=== Excerpt provided ===

What a great story. And what a great pet Jet is. He certainly is greatful that you saved his life.
You did a great job and now you have a friend for life.

About the head twisting, I am not sure it is PMV in this case, could be though.
Another thought is he might have had some head injury.
Watch him closely for now and see if the symptons get worse.

Reti


----------



## betelguese (Dec 10, 2005)

Thanks Reti. I will. Jet, in fact, is sitting on the computer monitor as I type this. I hope it's not PMV after all, because I don't think I could take losing him to something like PMV.


----------



## dnrslucky1 (Oct 13, 2005)

That is a wonderfull story! He sounds like a very happy little Pigeon! Good thing you found him when you did!

Denise


----------



## Skyeking (Jan 17, 2003)

betelguese said:


> I hope it's not PMV after all, because I don't think I could take losing him to something like PMV.



With alot of supportive care and nutrition, Jet should do just fine. You have already given her lots of loving care, this should not be a prolem then.

Make sure to follow Cynthia's protocal, if it is PMV. If not the extra nutrition will only help.

Is she eating well and drinking well? That is half the battle. Make sure Jet eats at least a tablespoon of a good pigeon mix, three times a day.

Great story, thanks for sharing!


----------



## betelguese (Dec 10, 2005)

thanks trees gray. Jet is eating and drinking very well. I did try feeding him pigeon mix before, but he picks out his favorite things and leaves the rest. Normally I offer him a wide range of different seeds, each type of seed in it's own refilling container, and he eats what he wants. I also have the grit seperate. I don't mix everything together anymore, he doesn't like that as much. He is probably spoiled, but I don't have any other pets, and I live alone, so he is always the center of attention. I also work at home, so I have ample time for spoiling him  . His cage is HUGE, by the way, in case you were wondering how I fit all those refilling dishes into it. It's 7 feet by seven feet. It might be a little big, but he loves to excercise, and I got a great deal on it, it was only $100. It was being marketed for dogs, actually. I clean it and change the water everyday. I also let him walk around the house in a bird diaper during the day, and I leave the cage door open for him so he can eat and drink when he wants. I only leave him in the cage at night. Also, about the bird diaper, it is called a "flightsuit" and you can order them online. I have Jet trained to ring a little bell (I had it installed so I can hear it anywhere in the house) when the diaper is full. They are reusable, all I have to do is change a lining and put it back on him. I think I have almost all of the patterns available, and he has one for all occasions. By the way, he only wears the flightsuit when he is walking around the house, when I take him to people's houses, or when he is on a walk with me, etc. I never leave them on while he is in his cage. He pretty much only wears it when he's out of his cage. I also take it off when I photograph him.

===

Parts of the exercise
a) Which usernames appear as post headers in the thread about Jet the pigeon? List each name once.
b) Do these statements agree with the thread about Jet the pigeon? (i) Jet's cage is seven feet by seven feet. (ii) Jet keeps his flightsuit on while he is in his cage. (iii) The cage was marketed for cats. Answer yes or no for each, and quote the deciding words of the thread.
c) Carry on the thread about Jet the pigeon, beginning right after its final sentence.

=== Material ===

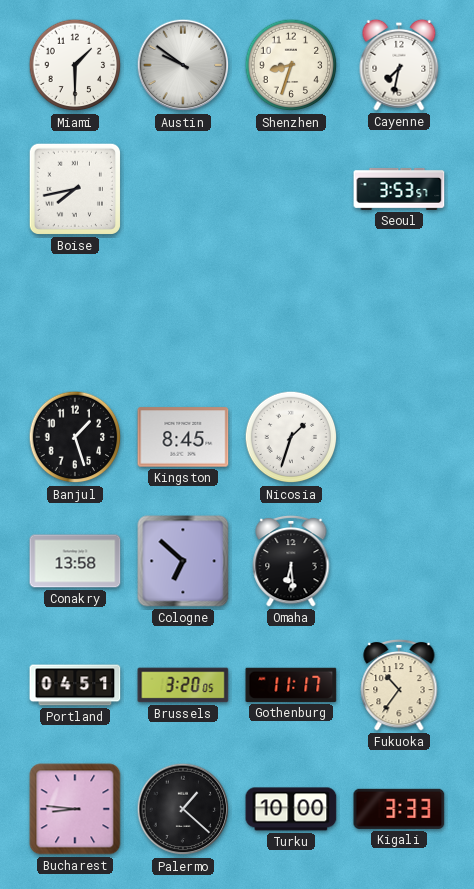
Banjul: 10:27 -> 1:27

===

Results by task
a) betelguese, dnrslucky1, Skyeking

b)
(i) Yes: "It's 7 feet by seven feet."
(ii) No: "I never leave them on while he is in his cage."
(iii) No: "It was being marketed for dogs, actually."

c)
----------



## Maggie-NC (Jun 22, 2005)

That is so cute about him ringing the bell to get his diaper changed. Jet is a smart little pigeon. I love to hear stories which show how much people love pigeons.

Maggie


----------



## betelguese (Dec 10, 2005)

Thanks Lady Tarheel. He was very easy to train. In fact, one time I was in a hotel, and they let me keep him with me because he was so well behaved. Also, I live right by three schools, and I have brought him to each one. You see, a little kid asked me to come to her school with Jet, and I could'nt say no. When the principal saw how well behaved he was, they asked me to bring him once a week. Word got around to the other schools, and so 3 times a week Jet gets to visit a school. Each one of the 3 days I take him to a different school. He loves the kids and seems to recognize each one.


----------



## betelguese (Dec 10, 2005)

*Photo*

by the way, here's a picture of him.


----------



## Skyeking (Jan 17, 2003)

That is just wonderful that you are taking him around to the schools. It gives people & children the education first hand to see how smart and well behaved pigeons are, and that their ancestors are hero's in two world wars.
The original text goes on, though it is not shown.